Seeing all those hospital workers storm the room and start working on the wife, I had a hard time separating what was happening. Was my mom dying again? Was my wife going to be okay? Would the baby be okay?

I panicked. “What’s happening? What’s going on?” I asked out loud to anyone who would answer.

Then a midwife stood in front of me and almost shook me a little bit. “You’re going to have a baby very soon,” she said.

It was a powerful moment, powerful enough to finally cleave the two hospital experiences into two separate events.

I called our families back. “Nevermind, come now. COME NOW.”

We did not have hours. In fact, we had ninety minutes, and then only thirty minutes more of pushing. I don’t want to be smug and say I was right. The wife talked about a pregnant mother’s intuition. Yeah, and I have a crazy person’s intuition. You know that babbling guy standing on the corner predicting that the world is going to end? Sure, he’s crazy, but he’s also not totally wrong.

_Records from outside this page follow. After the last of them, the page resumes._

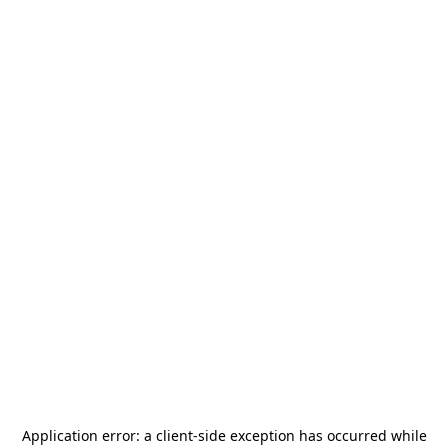
Application error: a
client
-side exception has occurred while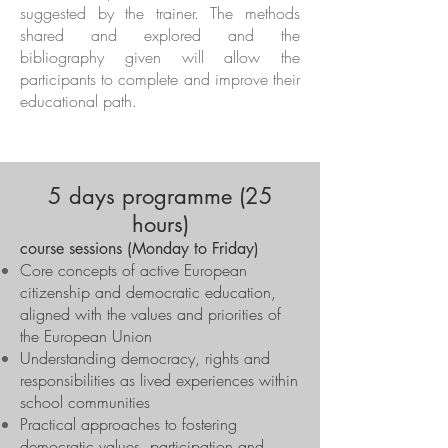
suggested by the trainer. The methods
shared and explored and the
bibliography given will allow the
participants to complete and improve their
educational path.
5 days programme (25
hours)
course sessions (Monday to Friday)
Core concepts of active European
citizenship and democratic education,
aligned with the values and priorities of
the European Union
Understanding democracy, rights and
responsibilities as lived experiences within
school communities
Practical approaches to fostering
democratic values, participation and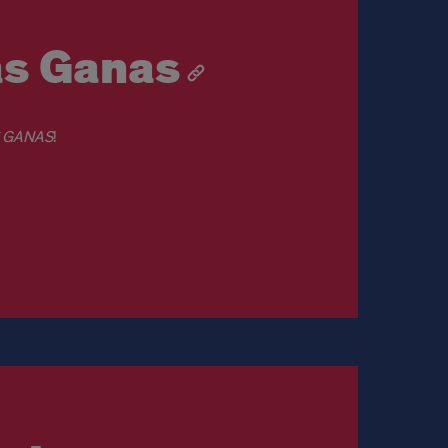
as Ganas
S GANAS
!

The wife did it without meds or interventions. She is amazing. Watching my son be born is the most amazing thing I have ever seen. Seeing his face for the first time was stunning. He was perfect, healthy, weighing eight pounds and four ounces. Thank you, God. Thank you. Thank you.

And now we are here at home with him, figuring this whole thing out together. I’m teaching him about life, and he’s teaching me about life. First lesson for me: there is such a thing as green liquid poop.